Sunday, November 28, 2010

Why monitoring is necessary?

This week a colleague of mine asked me to be a co-presenter for a Microsoft Event on Lync 2010 (Office Communication Server 14, find the event here) where he wants me to talk about the SCOM implementation for Lync. So I thought about what may be a good entry to loosening up the audience.
I asked myself (once again):
Why are you doing system management?
What are the benefits of monitoring?
What is the business value of being proactive?
And how do you measure ROI?
From time to time most of us go for a preventive medical health1checkup (even those who life active healthy lifestyle).

We do that to know the health state of our own body. To know how we can prevent illnesses like hypertension, circulatory disturbance, blood glucose ailment, ... .
I compare that with technical proactive monitoring because things can go wrong without anybody being aware of it.
We also have other kinds of health check-up for more serious conditions like cancer examination, heart insufficiency, osteoporosis, and so on.
In the above case the system (yes, your bodies’ system too)  is in an unhealthy state but all services are working as expected. To prevents an unwanted break you have to know that there is a problem as soon as possible to repair the issue with less impact and subsequent damage.
By being proactive if we do have acute health problems we can go to the doctor or even to the hospital to determine the reason and to have the correct medical treatment immediately.
My opinion is, that servers and application should do that too to give us the possibility for the correct diagnostic, analyzes and recovery to minimalize the downtime.
Does this make sense to you?
I guess, because it is necessary to know your bodies’ health state. And I think it's also necessary to know the health state of your datacenter environment - at any time!
This is from the technical perspective.
On the other hand there is always the business perspective. Unfortunately it is not that easy to determine the ROI for that kind of software.
How should you declare the costs saved for service downtime that never happens? Or to declare the costs saved because of much more faster response and service recovery in case of an issue?
What will you consider in your ROI calculation?

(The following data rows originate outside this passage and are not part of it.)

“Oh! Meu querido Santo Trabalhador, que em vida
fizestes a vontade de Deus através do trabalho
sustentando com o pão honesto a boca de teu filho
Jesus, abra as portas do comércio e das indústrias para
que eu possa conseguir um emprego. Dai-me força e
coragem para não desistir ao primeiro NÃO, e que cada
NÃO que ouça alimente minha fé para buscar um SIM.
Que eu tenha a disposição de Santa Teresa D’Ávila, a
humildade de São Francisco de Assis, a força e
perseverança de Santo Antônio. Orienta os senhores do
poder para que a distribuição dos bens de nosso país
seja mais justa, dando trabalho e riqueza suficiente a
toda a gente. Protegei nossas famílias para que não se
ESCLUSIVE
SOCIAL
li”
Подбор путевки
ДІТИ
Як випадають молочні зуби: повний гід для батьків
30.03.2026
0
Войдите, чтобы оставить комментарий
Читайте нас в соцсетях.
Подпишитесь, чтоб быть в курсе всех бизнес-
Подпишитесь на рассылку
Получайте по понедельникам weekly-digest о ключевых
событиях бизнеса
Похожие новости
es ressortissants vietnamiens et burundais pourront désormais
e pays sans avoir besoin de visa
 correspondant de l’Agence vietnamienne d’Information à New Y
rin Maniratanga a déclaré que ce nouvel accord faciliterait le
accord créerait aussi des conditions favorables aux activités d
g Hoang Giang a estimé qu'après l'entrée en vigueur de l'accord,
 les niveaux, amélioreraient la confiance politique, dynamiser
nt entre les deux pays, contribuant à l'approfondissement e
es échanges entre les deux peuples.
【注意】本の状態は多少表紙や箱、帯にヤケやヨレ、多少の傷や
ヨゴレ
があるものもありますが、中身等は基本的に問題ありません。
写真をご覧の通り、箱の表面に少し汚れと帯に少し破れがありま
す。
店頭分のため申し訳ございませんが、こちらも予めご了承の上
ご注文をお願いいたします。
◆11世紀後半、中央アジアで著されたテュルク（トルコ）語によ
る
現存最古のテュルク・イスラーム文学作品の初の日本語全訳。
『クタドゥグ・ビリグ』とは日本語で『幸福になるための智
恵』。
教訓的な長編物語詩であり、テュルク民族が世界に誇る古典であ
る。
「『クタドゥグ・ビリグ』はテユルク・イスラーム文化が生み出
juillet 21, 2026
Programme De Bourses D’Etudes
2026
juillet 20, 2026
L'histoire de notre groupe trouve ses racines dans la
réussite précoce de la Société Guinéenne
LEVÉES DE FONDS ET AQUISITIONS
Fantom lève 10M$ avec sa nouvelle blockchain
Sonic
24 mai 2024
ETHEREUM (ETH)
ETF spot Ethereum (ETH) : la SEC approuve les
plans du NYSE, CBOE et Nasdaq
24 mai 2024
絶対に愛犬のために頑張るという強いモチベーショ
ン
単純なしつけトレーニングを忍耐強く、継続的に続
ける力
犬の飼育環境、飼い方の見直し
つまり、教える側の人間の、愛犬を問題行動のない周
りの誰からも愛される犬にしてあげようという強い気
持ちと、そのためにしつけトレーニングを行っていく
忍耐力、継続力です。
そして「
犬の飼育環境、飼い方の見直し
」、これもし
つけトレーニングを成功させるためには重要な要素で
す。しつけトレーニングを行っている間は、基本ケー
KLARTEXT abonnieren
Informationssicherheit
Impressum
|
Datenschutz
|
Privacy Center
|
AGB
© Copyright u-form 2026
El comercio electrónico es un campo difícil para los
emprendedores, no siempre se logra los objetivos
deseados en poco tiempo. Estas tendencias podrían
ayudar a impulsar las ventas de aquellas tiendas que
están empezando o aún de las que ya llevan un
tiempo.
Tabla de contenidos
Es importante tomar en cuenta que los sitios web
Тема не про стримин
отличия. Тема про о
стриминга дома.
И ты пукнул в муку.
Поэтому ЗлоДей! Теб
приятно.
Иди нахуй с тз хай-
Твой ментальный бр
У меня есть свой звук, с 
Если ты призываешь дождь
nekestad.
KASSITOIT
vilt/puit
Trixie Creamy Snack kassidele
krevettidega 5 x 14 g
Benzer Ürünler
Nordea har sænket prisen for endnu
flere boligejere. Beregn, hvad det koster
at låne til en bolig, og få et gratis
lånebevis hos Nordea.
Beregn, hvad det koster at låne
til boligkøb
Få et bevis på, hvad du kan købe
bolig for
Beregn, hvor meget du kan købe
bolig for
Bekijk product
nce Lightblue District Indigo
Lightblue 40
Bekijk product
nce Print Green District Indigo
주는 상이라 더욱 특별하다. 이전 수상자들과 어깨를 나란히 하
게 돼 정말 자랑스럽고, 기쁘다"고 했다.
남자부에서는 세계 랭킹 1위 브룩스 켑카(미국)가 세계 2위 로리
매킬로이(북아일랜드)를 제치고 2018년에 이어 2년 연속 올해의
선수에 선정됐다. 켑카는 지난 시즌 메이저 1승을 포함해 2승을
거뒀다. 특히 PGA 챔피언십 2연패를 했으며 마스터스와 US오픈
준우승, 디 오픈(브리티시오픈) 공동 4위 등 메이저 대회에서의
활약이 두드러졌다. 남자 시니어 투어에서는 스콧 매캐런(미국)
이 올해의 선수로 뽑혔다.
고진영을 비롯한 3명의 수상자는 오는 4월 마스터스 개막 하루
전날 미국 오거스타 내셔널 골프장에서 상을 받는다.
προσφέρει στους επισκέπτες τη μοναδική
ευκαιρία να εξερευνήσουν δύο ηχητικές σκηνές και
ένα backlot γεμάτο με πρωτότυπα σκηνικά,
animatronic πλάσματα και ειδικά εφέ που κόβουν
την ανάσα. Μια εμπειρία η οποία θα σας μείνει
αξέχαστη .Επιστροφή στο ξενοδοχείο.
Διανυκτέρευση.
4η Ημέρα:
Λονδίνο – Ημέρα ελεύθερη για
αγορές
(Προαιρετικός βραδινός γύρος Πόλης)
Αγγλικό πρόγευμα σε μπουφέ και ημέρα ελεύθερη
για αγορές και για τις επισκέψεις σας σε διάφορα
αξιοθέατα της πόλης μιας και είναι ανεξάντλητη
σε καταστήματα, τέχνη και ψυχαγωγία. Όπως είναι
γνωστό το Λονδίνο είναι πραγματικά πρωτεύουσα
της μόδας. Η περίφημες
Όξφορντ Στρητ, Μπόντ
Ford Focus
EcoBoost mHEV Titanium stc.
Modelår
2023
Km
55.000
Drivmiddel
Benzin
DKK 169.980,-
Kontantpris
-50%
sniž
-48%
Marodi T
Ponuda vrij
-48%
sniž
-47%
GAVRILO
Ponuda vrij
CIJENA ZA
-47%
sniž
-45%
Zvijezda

Do you observe file system thresholds too (because no more space available = no more service available)? Or do you only observe real service downtime? Is this the whole truth?
What about performance issues? Do you consider the saved costs health2because users can work faster (or even smoother) after you start up an additional server in your farm/cloud?
And on the other hand what about the costs saved for power, cooling, lower MTBF because shutting down a server when the workload in your farm/cloud is decreasing?
You see, that’s partially an absolutely philosophical proposal concerning calculating the costs.
But hopefully you keep in mind, that it is essential to do proactive monitoring. So: call the doctor you trust to get an appointment for your medical health check. And call the consultant you trust to implement useful (!) monitoring.
All information is provided "as is" without any warranty! Try in lab before. Handle with care in production.